+++ EXERCISE INPUTS +++

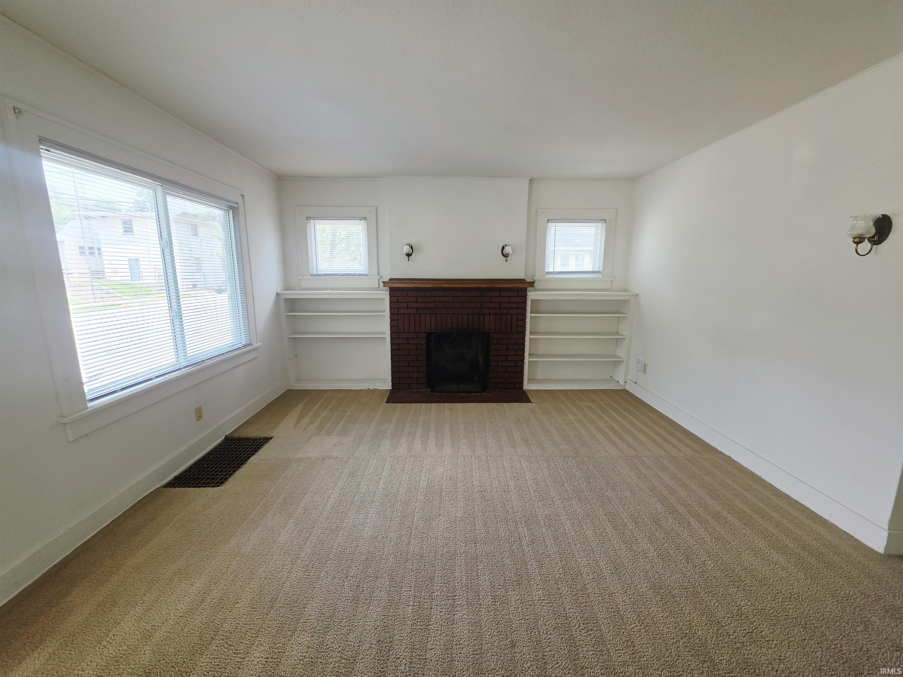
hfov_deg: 106.2
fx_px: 339
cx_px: 452
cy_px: 338
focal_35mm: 13
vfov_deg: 89.9
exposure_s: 1/120
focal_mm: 2.2
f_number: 1.9
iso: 32
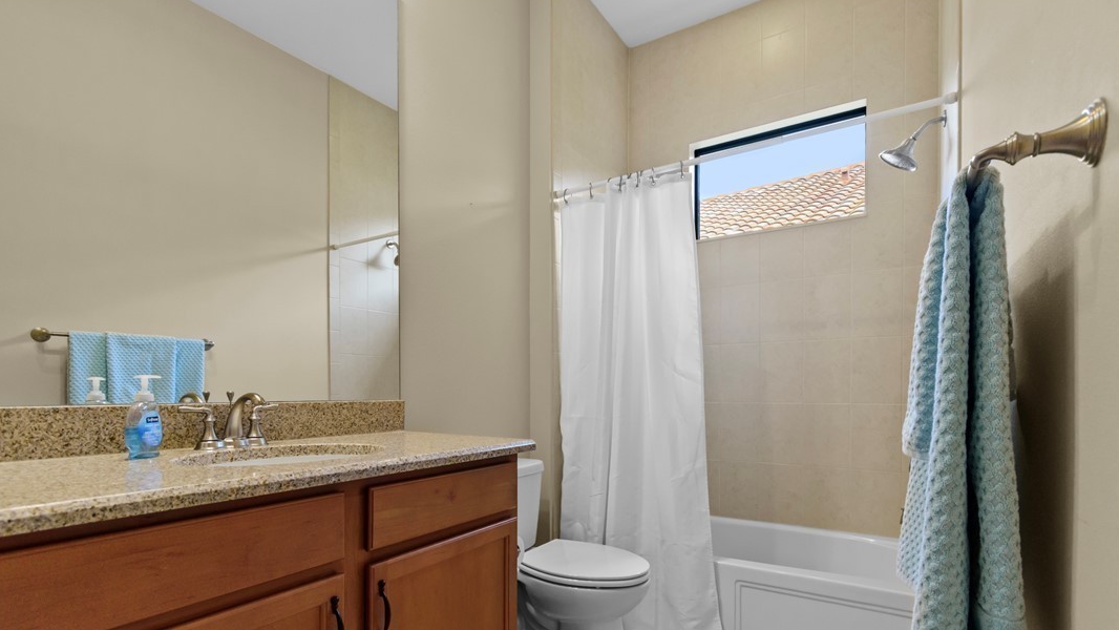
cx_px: 552
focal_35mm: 16
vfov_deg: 66.6
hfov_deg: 99.4
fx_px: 475
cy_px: 371
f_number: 4.5
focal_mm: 10
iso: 800
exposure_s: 1/60
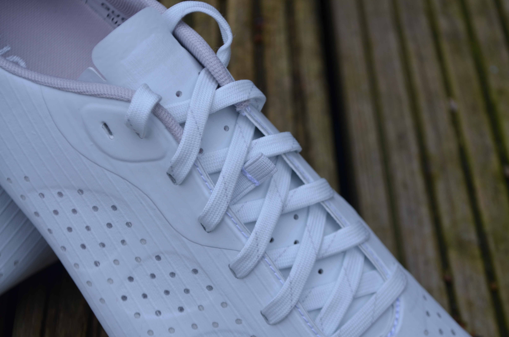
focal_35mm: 82
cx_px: 254
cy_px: 168
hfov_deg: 24.7
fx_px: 1164
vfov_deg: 16.5
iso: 200
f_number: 6.3
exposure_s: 1/160
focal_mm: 55
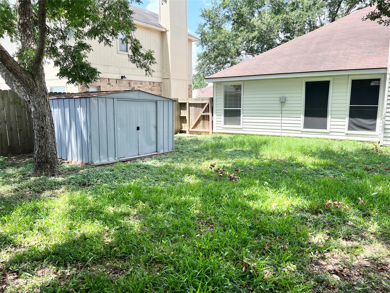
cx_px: 195
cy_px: 146
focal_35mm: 26
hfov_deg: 67.3
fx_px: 293
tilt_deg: -8.0
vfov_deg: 53.1
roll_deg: +0.0
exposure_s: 1/949
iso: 50
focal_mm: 5.7
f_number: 1.5
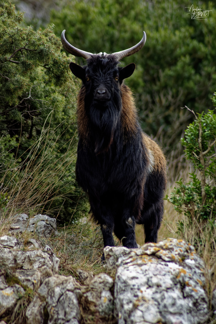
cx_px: 108
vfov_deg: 7.6
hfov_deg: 5.1
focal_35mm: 270
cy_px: 162
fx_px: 2429
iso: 1600
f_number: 4.5
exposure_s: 1/1000
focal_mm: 180
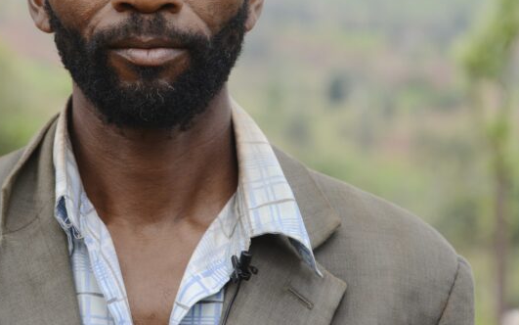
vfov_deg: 8.2
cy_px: 9
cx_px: 134
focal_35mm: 159
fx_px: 2249
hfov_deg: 13.1
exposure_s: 1/1000
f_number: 4.5
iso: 800
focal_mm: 85
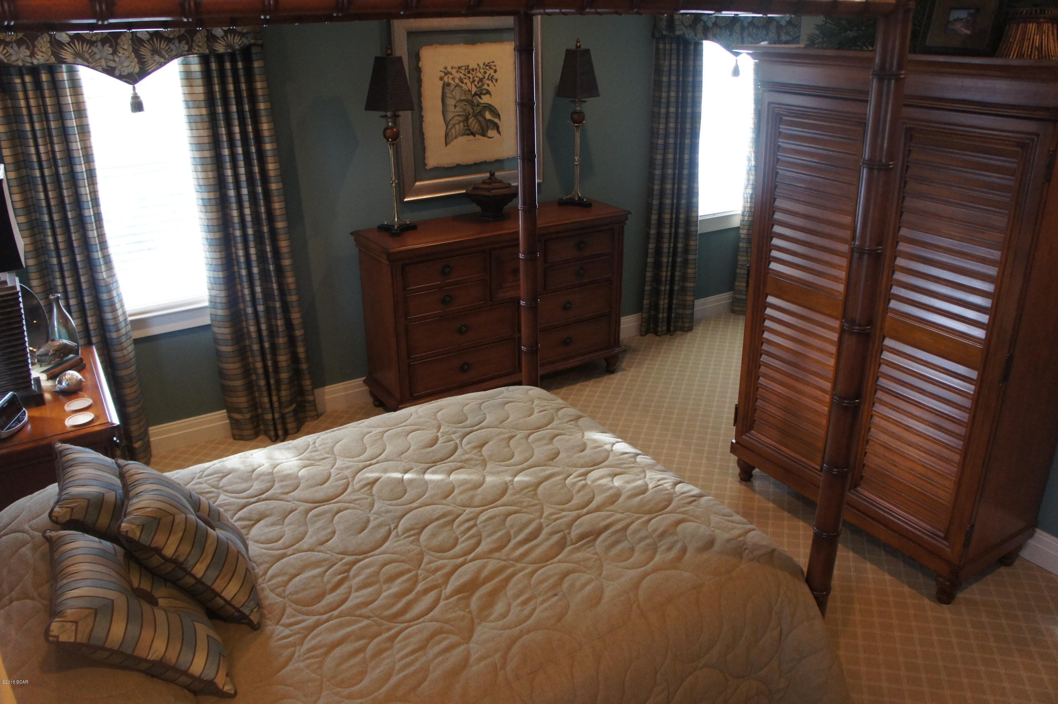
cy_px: 352
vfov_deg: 47.9
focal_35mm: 27
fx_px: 793
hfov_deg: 67.4
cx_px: 529
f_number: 3.5
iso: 1600
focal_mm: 18
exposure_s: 1/100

+++

TASK DETAILS
The answer must be an exact copy of the lines from the start of the records above through the line containing "exposure_s: 1/160", with no pictures in it.

WRITTEN RESPONSE
hfov_deg: 106.2
fx_px: 339
cx_px: 452
cy_px: 338
focal_35mm: 13
vfov_deg: 89.9
exposure_s: 1/120
focal_mm: 2.2
f_number: 1.9
iso: 32
cx_px: 552
focal_35mm: 16
vfov_deg: 66.6
hfov_deg: 99.4
fx_px: 475
cy_px: 371
f_number: 4.5
focal_mm: 10
iso: 800
exposure_s: 1/60
focal_35mm: 82
cx_px: 254
cy_px: 168
hfov_deg: 24.7
fx_px: 1164
vfov_deg: 16.5
iso: 200
f_number: 6.3
exposure_s: 1/160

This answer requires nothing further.